The Structure and Aims of the Study
We begin by summarizing the concept of measurement error and its significance in MM. Next, we discuss MI, highlighting its relevance for MM. Subsequently, we introduce our simulation method, detail its application, and present the results. The simulation study examines three specific and realistic scenarios. The first involves estimating MM regression using observed indicators (factor scores) under conditions where MI is given and measurement error is ignored. This scenario explores the impact of measurement error on MM estimates. In the second scenario, we assess how measurement noninvariance affects the results in MM regression. Finally, the third scenario examines the implications of measurement noninvariance in MM structural equation modelling (SEM; Heck and Thomas 2015; Hox, Moerbeek, and van der Schoot 2018; Meuleman 2019; Muthén 1994; Rabe-Hesketh, Skrondal, and Pickles 2004), of which MM regression is a special case.
We present the results of the Monte Carlo simulations for several key parameters of interest in MM: (1) individual-level effects (level 1), (2) higher-level effects (level 2), and (3) cross-level interaction effects. This analysis reveals whether, and under which conditions, conclusions in MM remain valid, even when MI is not supported by the data and the reliability of indicators is not perfect. To the best of our knowledge, this study is the first to examine the significance of MI for MM and the combined relevance of MI and measurement error. We conclude with a summary of the main findings.

**DATA EXCERPTS**
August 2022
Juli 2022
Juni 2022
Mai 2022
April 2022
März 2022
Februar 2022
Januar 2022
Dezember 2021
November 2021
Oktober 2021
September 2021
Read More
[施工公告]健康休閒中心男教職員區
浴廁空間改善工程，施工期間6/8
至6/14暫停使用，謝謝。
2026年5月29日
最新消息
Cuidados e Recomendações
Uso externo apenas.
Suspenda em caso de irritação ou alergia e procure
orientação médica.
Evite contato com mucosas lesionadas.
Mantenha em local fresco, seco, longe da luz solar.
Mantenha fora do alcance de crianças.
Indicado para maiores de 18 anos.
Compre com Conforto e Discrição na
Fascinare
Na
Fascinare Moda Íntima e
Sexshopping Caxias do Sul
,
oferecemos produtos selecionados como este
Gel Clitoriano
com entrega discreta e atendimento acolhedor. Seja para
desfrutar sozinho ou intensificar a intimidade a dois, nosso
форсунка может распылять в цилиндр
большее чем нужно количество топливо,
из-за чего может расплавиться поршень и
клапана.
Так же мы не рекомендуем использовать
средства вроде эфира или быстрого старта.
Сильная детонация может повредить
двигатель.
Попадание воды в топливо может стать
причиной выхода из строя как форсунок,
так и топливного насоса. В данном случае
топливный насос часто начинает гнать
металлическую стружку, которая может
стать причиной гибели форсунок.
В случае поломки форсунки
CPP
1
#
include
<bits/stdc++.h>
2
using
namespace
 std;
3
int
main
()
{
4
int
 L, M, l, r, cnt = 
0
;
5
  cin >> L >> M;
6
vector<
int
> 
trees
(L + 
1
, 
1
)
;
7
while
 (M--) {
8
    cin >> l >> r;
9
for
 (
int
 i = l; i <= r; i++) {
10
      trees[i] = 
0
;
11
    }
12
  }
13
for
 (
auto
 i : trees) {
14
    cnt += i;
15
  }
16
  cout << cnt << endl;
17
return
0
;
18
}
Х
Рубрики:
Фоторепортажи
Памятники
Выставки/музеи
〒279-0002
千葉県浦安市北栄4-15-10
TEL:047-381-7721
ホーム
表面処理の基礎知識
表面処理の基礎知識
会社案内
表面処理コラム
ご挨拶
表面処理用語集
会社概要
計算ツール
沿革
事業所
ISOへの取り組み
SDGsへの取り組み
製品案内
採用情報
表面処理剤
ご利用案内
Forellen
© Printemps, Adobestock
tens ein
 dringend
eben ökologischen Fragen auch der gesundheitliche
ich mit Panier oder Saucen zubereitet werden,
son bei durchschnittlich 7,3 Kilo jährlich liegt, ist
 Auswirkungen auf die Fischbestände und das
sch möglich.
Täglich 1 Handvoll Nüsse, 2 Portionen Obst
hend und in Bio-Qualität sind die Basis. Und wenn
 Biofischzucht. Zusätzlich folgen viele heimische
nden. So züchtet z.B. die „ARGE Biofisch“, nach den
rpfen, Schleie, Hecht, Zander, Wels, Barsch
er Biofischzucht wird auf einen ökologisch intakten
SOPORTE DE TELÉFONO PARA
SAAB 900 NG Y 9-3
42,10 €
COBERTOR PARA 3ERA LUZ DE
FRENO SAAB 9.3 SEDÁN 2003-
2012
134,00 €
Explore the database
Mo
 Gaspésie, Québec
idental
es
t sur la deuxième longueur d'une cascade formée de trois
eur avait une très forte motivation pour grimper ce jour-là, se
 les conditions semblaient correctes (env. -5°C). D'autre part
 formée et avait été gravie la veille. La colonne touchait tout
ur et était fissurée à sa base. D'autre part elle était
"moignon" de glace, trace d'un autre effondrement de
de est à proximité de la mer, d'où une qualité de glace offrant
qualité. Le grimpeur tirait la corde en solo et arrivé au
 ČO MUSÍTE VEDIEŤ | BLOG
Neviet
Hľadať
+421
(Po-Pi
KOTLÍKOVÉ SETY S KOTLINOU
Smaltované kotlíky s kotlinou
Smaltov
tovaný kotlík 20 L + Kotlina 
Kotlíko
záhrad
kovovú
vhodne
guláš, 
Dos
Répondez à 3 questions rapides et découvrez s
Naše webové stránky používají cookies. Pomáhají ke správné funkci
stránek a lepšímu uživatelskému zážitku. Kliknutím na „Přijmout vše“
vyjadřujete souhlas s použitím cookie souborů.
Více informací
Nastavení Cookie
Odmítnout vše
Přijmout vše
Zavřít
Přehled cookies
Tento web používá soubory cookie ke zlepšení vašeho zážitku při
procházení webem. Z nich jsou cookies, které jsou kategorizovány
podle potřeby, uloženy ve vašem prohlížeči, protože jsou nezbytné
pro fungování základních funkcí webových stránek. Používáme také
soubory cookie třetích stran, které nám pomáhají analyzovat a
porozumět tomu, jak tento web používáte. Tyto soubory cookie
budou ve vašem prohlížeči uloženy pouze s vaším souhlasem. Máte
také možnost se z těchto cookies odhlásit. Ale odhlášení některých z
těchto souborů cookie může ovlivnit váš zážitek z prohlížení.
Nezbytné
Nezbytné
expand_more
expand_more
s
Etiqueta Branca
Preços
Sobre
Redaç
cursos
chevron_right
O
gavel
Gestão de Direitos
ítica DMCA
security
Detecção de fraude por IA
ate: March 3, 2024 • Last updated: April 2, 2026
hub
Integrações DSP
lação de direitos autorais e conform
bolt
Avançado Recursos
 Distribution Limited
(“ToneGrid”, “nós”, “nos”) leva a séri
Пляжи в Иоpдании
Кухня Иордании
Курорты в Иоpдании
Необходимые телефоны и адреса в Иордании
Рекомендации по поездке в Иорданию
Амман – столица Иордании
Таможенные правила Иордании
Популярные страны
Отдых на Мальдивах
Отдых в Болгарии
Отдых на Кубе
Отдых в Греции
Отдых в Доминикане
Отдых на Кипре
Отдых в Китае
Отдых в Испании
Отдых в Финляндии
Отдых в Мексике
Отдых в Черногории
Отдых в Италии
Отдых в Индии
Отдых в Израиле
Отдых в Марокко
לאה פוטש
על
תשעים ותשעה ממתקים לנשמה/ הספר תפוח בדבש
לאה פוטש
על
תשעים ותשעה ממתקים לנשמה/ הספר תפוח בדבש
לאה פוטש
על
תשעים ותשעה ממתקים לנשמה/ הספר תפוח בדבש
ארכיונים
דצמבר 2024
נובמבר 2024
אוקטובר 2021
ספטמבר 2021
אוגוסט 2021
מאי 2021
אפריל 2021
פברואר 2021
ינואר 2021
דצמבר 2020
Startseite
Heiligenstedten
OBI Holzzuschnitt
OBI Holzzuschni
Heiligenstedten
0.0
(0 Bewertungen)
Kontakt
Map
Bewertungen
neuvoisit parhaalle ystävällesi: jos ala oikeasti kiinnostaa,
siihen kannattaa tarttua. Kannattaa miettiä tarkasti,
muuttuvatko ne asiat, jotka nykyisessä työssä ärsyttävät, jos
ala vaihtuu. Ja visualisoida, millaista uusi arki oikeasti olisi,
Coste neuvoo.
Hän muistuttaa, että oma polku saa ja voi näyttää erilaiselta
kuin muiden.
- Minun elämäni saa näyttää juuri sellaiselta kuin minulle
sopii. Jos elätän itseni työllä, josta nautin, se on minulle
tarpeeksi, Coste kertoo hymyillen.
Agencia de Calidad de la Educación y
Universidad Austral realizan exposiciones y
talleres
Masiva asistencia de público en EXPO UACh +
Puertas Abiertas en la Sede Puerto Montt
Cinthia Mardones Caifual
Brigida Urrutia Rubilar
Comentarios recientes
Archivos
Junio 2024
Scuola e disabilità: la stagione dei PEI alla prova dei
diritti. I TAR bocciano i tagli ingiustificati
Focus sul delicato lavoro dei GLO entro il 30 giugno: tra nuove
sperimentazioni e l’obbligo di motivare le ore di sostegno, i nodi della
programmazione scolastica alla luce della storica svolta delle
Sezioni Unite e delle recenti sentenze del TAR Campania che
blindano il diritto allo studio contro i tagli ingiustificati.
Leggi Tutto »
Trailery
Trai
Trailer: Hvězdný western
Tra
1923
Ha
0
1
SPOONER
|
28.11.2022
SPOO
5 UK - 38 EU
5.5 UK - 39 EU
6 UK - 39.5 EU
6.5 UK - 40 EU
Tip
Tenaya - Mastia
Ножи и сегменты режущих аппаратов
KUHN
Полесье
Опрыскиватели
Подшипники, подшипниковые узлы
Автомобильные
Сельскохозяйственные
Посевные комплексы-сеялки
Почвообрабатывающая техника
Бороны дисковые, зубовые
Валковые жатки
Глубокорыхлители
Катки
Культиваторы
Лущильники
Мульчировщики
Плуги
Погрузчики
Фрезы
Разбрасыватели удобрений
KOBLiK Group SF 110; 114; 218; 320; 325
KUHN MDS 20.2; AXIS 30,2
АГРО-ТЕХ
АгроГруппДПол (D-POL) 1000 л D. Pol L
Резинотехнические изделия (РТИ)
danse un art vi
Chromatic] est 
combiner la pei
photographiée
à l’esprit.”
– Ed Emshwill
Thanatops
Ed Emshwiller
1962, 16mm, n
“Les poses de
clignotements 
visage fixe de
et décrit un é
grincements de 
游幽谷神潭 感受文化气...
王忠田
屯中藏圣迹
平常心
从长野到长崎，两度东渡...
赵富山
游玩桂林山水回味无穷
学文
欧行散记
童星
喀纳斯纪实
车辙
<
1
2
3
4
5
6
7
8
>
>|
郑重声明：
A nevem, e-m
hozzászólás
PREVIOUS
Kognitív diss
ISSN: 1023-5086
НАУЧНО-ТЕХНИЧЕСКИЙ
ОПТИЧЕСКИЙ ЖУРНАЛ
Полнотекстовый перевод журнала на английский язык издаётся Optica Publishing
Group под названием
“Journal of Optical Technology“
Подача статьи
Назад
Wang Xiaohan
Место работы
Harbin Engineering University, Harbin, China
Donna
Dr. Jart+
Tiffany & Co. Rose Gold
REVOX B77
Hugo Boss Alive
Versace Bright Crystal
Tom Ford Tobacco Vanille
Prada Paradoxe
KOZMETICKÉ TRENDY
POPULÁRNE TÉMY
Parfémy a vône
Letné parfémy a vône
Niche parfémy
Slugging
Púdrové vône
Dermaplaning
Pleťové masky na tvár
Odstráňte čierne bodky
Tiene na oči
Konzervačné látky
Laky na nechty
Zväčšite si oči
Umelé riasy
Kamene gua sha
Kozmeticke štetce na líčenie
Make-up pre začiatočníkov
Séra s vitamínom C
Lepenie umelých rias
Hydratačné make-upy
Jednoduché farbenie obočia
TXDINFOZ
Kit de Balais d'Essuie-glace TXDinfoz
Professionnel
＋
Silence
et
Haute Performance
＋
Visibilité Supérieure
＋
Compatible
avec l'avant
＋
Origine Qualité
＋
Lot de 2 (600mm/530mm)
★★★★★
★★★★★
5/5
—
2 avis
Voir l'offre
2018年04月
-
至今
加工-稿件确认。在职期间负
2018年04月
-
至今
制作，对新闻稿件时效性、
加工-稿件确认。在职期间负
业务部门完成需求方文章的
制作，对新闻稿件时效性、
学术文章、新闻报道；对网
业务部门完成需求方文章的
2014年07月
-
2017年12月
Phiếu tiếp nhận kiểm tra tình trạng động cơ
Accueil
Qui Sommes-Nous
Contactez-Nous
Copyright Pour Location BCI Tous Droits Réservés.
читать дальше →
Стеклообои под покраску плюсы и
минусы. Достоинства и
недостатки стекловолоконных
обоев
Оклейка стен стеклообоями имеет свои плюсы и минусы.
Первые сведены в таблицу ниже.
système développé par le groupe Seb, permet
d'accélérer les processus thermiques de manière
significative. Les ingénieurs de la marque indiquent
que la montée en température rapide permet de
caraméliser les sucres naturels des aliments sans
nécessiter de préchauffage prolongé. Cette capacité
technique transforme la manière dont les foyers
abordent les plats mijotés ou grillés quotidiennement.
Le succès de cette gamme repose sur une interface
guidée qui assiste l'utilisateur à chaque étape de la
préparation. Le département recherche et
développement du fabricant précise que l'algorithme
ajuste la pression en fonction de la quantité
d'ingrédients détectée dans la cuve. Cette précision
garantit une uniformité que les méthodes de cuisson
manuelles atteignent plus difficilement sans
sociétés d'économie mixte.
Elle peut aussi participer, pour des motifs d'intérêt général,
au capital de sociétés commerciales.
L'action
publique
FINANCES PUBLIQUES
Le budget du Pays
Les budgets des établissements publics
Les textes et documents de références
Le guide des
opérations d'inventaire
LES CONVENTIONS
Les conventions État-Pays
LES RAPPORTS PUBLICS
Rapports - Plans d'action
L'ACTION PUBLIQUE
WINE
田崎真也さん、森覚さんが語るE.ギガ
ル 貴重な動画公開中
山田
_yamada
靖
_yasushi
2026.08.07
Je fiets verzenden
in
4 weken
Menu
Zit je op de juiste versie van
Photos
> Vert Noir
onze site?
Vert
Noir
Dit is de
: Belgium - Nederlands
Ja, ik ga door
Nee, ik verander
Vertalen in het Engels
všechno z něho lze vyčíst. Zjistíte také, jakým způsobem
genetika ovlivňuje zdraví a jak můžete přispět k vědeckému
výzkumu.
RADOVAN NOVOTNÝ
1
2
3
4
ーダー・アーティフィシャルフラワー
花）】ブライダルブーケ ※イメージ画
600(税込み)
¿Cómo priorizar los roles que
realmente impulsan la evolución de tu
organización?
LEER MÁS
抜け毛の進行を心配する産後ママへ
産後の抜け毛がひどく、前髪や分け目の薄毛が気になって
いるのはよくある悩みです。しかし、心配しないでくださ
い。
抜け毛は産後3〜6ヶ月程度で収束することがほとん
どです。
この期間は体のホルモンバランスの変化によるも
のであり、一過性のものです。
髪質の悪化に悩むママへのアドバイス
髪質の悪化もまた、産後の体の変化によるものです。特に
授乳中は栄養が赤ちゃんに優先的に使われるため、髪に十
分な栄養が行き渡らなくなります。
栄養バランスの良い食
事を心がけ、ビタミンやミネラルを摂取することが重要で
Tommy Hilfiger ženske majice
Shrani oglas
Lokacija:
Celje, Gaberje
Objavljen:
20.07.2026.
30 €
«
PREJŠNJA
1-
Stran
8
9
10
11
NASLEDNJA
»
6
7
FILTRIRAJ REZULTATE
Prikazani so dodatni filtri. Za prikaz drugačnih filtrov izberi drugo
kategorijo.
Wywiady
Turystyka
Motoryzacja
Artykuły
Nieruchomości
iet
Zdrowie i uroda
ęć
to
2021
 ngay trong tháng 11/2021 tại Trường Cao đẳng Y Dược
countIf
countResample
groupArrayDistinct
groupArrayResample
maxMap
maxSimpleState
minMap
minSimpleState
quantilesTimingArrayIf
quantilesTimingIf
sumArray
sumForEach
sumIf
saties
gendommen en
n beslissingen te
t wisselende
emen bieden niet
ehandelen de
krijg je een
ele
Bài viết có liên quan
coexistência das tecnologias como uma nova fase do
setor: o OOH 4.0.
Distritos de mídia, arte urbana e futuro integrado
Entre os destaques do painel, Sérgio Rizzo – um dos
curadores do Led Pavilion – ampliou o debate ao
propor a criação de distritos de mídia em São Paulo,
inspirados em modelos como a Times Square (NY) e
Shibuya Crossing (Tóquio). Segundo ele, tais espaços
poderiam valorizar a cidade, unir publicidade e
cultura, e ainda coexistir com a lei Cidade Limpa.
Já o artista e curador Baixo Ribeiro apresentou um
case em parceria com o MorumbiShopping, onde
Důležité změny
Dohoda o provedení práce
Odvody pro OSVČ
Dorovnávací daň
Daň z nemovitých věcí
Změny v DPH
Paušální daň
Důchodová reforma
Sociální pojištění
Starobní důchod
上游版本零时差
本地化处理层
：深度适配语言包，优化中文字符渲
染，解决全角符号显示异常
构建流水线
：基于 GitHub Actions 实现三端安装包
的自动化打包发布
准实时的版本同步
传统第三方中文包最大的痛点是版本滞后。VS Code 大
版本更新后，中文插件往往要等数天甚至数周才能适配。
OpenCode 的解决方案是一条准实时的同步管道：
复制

**WHAT NEEDS TO BE DONE**
Can you write what comes next in the passage on the study's structure and aims, picking up right after its last sentence? The material is separate from the passage on the study's structure and aims.

**EXERCISE ANSWER**
There is no Measurement Without Error
In scientific research, it is a fundamental truth that virtually no measurement is entirely free from error. This principle extends beyond the social sciences, permeating all disciplines that rely on empirical data. The inherent uncertainty in measurements underscores the need for rigorous consideration and analysis in all scientific endeavours. To address this issue, researchers have advocated for the use of composite indicators, particularly in questionnaires, as these allow for multiple measures of the same construct, thereby increasing reliability.
These composite scores are typically constructed using multiple indicators that reflect an individual's beliefs or attitudes. Reliability of these indicators is often assessed using measures like Cronbach's alpha (Cronbach 1951) or McDonald's omega (Raykov 2011). When these indicators demonstrate high reliability, they are frequently used as variables in MM and other types of analyses. However, accounting for random measurement error in sociological studies in general, and particularly in MM, has been more the exception than the rule (Saris and Gallhofer 2014). This is unfortunate because low reliability due to random measurement errors can lead to severely biased research findings.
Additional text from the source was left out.